LETTRE XVIII. — LÉONCE À DELPHINE.
Ce 8 septembre 1792.

En remontant chez moi, j’ai appris les massacres qui ont ensanglanté Paris ; tout est douleur, tout est crime ! Qui a pu se flatter d’être heureux dans ce temps effroyable ? Ne vois-tu pas dans l’air quelque chose de sombre, quelques signes avant-coureurs des événements funestes ? Non, je ne te reverrai plus ; écoute-moi… que vais-je te dire ? Je pars ; eh bien, tu le sais… n’entends-tu pas le reste ?…
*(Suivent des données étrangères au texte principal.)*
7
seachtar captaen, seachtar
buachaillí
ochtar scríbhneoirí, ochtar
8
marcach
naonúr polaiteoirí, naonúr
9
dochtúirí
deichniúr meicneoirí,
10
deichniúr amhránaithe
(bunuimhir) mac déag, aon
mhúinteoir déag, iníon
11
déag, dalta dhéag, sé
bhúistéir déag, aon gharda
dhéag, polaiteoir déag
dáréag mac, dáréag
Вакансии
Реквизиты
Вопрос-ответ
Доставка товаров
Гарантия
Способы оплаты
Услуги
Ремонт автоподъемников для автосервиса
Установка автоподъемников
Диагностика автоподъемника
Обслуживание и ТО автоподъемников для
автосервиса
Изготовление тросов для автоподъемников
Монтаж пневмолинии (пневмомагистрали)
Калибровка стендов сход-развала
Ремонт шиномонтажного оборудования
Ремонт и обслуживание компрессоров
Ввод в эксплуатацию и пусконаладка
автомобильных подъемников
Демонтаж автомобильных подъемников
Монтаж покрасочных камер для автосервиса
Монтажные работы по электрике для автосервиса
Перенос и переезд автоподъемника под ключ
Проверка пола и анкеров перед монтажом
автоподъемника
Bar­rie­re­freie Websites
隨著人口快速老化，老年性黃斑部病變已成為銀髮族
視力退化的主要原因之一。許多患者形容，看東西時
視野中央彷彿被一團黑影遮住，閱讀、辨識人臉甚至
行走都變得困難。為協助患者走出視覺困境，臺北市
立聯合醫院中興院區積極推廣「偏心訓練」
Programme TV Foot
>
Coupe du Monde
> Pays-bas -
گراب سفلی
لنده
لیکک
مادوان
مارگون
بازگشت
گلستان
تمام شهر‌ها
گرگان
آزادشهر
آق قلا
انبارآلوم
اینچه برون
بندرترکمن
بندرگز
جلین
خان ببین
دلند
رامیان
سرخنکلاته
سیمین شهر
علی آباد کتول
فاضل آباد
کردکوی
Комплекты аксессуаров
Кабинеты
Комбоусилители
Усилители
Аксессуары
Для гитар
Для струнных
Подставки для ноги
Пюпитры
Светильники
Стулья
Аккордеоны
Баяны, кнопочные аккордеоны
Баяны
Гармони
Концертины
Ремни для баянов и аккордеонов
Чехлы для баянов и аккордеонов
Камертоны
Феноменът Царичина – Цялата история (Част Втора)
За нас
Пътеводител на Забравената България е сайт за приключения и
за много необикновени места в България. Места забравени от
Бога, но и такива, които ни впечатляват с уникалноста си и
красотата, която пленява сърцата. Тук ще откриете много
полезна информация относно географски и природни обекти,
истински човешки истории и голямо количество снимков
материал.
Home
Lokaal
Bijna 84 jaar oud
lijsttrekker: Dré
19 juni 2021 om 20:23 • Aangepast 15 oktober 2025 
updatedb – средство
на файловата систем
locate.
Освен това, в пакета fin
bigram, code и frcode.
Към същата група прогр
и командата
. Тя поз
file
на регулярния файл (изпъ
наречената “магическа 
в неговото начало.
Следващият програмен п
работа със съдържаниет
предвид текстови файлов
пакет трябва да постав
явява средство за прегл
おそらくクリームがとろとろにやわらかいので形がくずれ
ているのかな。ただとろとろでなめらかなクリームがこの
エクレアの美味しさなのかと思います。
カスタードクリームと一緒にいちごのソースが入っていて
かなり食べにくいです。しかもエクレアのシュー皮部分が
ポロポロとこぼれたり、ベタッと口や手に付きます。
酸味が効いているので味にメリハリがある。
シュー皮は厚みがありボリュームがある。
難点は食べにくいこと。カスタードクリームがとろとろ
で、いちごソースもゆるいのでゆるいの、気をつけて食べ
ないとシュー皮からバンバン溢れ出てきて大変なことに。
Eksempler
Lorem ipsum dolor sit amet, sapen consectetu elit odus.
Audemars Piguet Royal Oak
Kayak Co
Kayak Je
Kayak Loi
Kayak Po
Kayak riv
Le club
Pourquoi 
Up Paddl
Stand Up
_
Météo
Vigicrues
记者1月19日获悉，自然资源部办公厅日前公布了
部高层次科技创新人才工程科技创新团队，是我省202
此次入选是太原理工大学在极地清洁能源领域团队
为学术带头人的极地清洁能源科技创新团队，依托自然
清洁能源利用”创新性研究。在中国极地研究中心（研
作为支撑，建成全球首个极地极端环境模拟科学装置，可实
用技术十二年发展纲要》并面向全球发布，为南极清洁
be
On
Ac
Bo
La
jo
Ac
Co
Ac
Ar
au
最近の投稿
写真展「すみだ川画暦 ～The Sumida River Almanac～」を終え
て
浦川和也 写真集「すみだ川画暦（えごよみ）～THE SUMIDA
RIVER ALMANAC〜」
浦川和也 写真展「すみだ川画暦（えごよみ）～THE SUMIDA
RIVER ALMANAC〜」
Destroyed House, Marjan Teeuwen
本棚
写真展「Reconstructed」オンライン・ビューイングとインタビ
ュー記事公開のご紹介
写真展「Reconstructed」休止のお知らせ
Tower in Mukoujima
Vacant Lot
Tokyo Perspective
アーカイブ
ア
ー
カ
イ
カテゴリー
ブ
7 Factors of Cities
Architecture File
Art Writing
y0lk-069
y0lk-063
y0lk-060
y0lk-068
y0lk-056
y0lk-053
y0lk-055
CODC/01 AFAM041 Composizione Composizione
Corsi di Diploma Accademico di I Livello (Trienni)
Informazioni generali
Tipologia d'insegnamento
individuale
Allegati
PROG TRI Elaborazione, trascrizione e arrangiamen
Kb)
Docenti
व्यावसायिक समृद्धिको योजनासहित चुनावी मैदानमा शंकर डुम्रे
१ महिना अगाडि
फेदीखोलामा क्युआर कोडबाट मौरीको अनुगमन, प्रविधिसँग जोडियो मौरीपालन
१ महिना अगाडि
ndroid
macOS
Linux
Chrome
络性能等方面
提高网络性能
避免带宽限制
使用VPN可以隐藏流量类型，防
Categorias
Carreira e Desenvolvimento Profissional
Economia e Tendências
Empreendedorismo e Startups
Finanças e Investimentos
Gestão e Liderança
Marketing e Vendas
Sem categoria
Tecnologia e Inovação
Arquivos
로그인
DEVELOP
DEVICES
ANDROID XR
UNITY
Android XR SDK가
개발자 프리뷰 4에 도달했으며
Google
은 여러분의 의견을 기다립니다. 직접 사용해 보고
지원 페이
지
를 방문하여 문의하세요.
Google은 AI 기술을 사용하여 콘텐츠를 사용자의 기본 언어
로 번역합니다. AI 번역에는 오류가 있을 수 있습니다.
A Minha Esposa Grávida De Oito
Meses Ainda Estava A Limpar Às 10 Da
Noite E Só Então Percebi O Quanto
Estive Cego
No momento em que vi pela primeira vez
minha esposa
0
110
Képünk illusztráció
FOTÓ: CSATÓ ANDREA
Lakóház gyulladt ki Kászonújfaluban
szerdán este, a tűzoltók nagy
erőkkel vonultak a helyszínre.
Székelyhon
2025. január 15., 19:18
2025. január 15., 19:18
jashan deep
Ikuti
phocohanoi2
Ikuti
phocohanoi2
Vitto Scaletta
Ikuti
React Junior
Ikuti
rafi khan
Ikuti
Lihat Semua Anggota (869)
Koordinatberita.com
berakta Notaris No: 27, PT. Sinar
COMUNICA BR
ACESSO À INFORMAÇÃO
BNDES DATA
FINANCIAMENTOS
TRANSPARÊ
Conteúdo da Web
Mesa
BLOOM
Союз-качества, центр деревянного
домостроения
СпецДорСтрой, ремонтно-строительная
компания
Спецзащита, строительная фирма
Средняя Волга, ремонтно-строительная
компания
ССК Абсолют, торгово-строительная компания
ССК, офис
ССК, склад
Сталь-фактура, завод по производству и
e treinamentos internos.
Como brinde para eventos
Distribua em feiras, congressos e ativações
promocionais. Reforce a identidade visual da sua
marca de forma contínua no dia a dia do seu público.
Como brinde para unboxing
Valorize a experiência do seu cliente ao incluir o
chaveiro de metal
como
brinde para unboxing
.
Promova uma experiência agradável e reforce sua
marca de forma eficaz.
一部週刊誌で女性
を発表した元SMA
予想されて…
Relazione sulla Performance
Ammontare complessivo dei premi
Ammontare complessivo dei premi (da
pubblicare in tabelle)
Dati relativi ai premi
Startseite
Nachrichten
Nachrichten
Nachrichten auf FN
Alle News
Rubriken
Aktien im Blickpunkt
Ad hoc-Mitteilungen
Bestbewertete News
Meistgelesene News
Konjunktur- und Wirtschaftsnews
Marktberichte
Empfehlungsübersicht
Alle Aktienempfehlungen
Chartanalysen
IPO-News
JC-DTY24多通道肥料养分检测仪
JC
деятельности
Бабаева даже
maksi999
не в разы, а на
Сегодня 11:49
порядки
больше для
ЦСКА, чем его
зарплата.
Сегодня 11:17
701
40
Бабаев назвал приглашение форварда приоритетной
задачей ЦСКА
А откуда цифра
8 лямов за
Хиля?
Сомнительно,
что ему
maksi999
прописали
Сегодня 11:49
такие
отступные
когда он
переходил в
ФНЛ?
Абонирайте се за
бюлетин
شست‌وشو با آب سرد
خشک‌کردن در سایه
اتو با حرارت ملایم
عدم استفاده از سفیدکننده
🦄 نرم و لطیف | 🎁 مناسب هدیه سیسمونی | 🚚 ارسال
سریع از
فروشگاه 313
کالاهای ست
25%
Notre situation était horrible, je rougissais de mes faiblesses sans pouvoir on triompher ; tout était bouleversé dans nos rapports ensemble. Je te repoussais, toi que j’adore, je repoussais le bonheur sans lequel je ne puis vivre ; la douleur allait faire de moi le plus méprisable insensé, lorsque hier, en écoutant cette musique qui rappelait les combats, je me suis senti ranimé. J’ai su depuis d’affreuses nouvelles, elles ont achevé de me décider. Dans les combats, les hasards m’appartiennent ; et je saurai, quand je voudrai, les diriger sur ma tête. Non, ce n’est qu’au milieu de la guerre que je pouvais supporter la douleur de te quitter ; c’est là que la mort toujours facile, toujours présente, vous aide à supporter quelques derniers jours de vie consacrés à la gloire ; c’est là que j’éprouverai des mouvements qui soulagent le désespoir même, le sang qu’on doit verser, le péril qui vous menace, l’horreur qui vous environne, et tous ces cris de haine qui suspendent pour un temps les douleurs de l’amour ; je serai bien tant que le glaive sera levé sur moi ; je serai mieux encore quand il aura pénétré jusqu’à mon cœur.